Seven government agencies will work together on the campaign to "purify the Internet's cultural environment and protect the healthy development of minors," said a statement by the information office of the State Council, China's Cabinet.
Pornography is banned in China, though the government's Internet police struggle to block Web sites based abroad.
The government announcement said Google and Baidu, China's two most heavily used search engines, had failed to take "efficient" measures after receiving notices from the country's Internet watchdog that they were providing links to pornographic material.
The statement also named popular Web portals Sina and Sohu, as well as a number of video sharing sites and online bulletin boards, that it said contain problematic photos, blogs and postings.
The statement, which was posted to a news and information Web site managed by the State Council, said violators will be severely punished, but did not give details or say how long the campaign will last.
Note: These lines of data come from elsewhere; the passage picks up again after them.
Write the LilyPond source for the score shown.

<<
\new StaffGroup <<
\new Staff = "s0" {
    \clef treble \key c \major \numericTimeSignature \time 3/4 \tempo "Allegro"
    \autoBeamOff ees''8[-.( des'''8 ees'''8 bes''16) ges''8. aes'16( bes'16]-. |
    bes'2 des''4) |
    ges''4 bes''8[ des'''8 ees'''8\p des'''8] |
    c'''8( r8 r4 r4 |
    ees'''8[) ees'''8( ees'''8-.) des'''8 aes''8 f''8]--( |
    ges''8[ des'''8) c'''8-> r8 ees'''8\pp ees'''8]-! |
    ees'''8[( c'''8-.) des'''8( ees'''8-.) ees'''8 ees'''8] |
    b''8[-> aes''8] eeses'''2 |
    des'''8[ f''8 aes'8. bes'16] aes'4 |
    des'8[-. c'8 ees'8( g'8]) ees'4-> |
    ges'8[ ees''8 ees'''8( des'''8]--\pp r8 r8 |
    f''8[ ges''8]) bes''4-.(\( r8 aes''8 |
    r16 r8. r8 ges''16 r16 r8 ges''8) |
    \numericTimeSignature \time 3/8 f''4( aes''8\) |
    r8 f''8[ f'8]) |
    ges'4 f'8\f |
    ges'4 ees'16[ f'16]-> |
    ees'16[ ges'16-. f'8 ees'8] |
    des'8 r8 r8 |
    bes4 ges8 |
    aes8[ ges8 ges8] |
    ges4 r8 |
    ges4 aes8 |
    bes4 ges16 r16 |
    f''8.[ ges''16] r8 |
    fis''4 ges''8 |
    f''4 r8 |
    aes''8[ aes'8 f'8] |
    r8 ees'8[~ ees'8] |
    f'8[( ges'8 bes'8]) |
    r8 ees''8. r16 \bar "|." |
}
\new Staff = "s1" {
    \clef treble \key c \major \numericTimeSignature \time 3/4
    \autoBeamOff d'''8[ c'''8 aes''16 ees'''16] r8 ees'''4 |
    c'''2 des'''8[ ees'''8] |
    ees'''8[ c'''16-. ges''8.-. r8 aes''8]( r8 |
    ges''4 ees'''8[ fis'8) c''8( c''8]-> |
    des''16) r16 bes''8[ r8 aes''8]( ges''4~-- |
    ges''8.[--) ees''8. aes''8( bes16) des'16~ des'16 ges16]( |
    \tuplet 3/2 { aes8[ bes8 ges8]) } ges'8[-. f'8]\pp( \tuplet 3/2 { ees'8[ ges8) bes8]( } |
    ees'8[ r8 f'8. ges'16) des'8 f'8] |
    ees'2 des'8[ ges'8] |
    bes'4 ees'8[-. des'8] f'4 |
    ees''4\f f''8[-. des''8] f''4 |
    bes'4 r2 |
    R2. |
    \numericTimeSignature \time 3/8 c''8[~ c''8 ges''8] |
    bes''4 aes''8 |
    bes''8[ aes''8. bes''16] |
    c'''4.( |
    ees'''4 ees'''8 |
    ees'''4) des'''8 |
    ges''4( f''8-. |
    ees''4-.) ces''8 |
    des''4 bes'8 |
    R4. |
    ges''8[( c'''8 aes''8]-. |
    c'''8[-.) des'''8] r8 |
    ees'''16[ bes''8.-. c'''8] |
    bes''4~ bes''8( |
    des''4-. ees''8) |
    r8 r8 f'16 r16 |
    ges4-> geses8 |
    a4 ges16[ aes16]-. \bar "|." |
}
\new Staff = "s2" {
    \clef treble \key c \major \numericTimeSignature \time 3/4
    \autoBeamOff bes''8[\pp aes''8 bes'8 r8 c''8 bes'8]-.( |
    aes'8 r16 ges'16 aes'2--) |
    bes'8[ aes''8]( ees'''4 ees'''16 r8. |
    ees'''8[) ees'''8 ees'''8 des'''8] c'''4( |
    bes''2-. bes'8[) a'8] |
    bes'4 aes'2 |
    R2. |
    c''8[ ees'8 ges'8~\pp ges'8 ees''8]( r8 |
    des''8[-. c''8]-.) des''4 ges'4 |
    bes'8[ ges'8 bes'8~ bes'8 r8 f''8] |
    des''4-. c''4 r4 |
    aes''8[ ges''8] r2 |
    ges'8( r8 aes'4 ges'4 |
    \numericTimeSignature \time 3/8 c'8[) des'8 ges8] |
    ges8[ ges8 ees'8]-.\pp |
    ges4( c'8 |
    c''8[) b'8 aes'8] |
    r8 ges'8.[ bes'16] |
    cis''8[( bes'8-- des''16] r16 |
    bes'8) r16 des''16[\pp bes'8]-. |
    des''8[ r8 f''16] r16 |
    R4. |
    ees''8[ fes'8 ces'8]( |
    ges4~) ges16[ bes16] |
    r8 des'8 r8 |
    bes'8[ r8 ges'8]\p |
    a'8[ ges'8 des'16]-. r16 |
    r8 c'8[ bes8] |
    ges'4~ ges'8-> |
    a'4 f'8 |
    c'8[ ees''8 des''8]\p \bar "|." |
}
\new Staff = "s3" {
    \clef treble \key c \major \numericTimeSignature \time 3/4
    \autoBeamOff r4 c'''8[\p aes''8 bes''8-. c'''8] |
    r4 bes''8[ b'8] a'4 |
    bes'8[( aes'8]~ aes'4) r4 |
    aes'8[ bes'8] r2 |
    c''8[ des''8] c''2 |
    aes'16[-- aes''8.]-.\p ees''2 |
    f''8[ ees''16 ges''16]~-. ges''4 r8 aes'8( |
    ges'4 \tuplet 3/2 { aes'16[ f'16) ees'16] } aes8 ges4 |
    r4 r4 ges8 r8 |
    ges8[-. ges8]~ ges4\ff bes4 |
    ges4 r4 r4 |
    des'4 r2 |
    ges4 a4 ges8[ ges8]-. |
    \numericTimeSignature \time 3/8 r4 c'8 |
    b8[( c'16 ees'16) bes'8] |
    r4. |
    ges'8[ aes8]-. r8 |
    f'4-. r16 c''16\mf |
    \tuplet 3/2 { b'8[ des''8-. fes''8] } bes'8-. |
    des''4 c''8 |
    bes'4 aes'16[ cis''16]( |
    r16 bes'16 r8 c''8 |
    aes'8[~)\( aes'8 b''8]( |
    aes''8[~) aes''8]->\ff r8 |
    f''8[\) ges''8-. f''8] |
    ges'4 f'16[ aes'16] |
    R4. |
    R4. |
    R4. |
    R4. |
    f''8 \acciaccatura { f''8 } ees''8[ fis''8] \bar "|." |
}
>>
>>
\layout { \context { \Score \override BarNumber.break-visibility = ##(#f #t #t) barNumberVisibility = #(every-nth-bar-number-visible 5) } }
A Google spokeswoman in China, Cui Jin, defended the site's operations, saying it is a search engine and does not generate any pornographic content. The company obeys Chinese law, she said.
"If we find any violation, we will take action. So far, I haven't seen any examples of violations," Cui said.
Baidu did not immediately return an e-mail seeking comment, and phones at Sina and Sohu rang unanswered.
China has the world's largest population of Internet users with more than 250 million. The central government has blocked access to many Web sites it considers subversive or too political, including The New York Times' Web site on Dec. 19. It was unblocked a couple days later and remained open Monday.
Beijing loosened some media and Internet controls during the 2008 Summer Olympics - gestures that were meant to show the international community that the games had brought greater freedom to the Chinese people. During the August games, China allowed access to long-barred Web sites such as those of the British Broadcasting Corp. and Human Rights Watch. Those Web sites remained open Monday.
In the past the Foreign Ministry has defended China's right to censor Web sites that have material deemed illegal by the government, saying that other countries regulate Internet usage, too.